The 2012 edition of our annual technological fest, held during the extravaganza that is Kshitij, was a resounding success, with several hundreds of teams from across the country and beyond, turning up to tackle our challenging and innovative problem statements. As is our tradition, there were manual, autonomous and image processing events to test all the fundamental abilities needed for designing and operating robots. From the 27th to the 30th of January, the area around the TRS laboratory, which served as the site of the events, was filled to the brim with enthusiastic students working to tune and perfect their creations. And the six events lived up to the expectations.

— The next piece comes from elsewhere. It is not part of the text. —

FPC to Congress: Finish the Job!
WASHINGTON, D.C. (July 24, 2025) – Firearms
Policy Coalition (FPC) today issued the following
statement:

Vertigo had the participants grappling with the first problem statement of its kind, involving the traversal of zip-lines by robots while dropping objects in targets. Inferno required teams to build a fire-fighting robot which could rescue objects and douse fires. Stasis was the ultimate test of balance and precision as robots tried to move over all kinds of terrain while conserving as much water in a container as possible. Stalker involved two fully autonomous robots communicating with each other so that one could replicate the path of the other, on different surfaces. Nuke-Clear required the designing of a robot which could detect bombs, plan a route to them from an overhead camera, and defuse the bombs by pressing a button, all through image processing. And the online coding event, Echelon, required an adept use of Natural Language Processing (NLP), a very important concept in artificial intelligence, to determine authorship of certain lines in a chat log.
All in all, the 4 days of ROBOTIX 2012, which was the culmination of a year-long effort on the part of the people of Technology Robotix Society, was a truly memorable and enriching experience. And it has re-affirmed the resolve of Team Robotix to continue striving towards providing the best possible platform for students across India to explore the wonderful and intricate world of robotics.